**REQUIRED WORK:**
Gather every line in the rows below that contains the word "Logged".

**DATA TO PROCESS:**
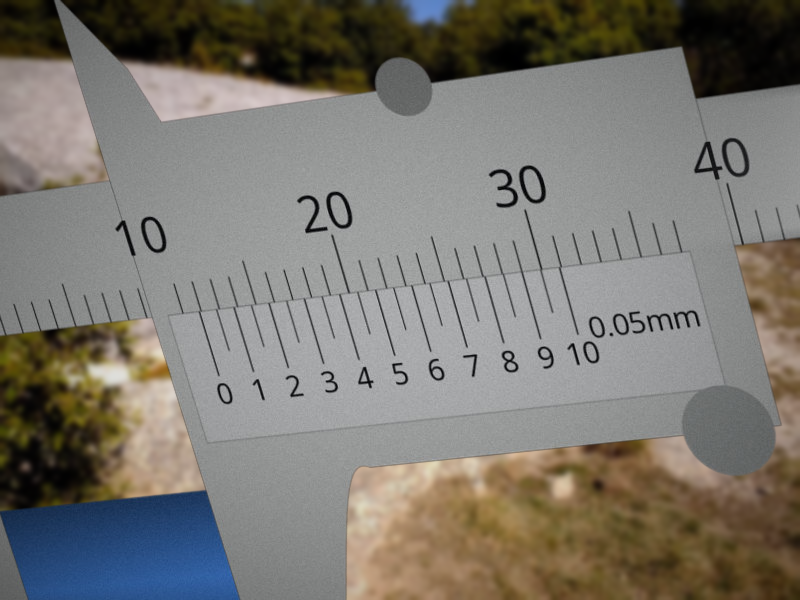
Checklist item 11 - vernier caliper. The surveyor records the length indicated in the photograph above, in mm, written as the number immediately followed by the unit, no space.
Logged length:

---

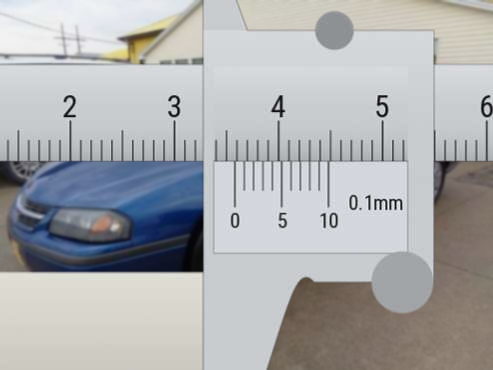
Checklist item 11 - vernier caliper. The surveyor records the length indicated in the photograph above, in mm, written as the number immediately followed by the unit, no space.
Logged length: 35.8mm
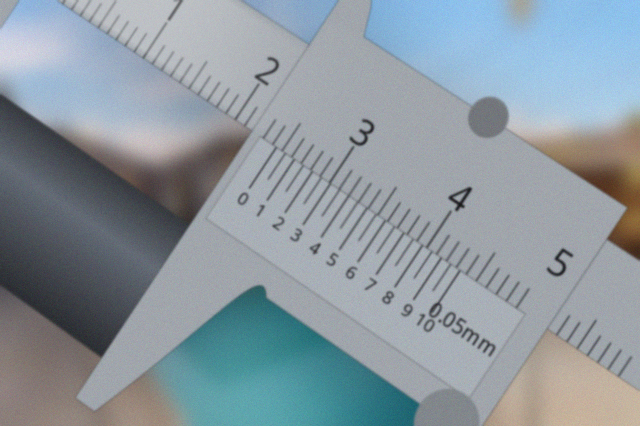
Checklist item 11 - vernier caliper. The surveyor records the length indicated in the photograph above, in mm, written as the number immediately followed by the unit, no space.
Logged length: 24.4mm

**FINAL ANSWER:**
Logged length:
Logged length: 35.8mm
Logged length: 24.4mm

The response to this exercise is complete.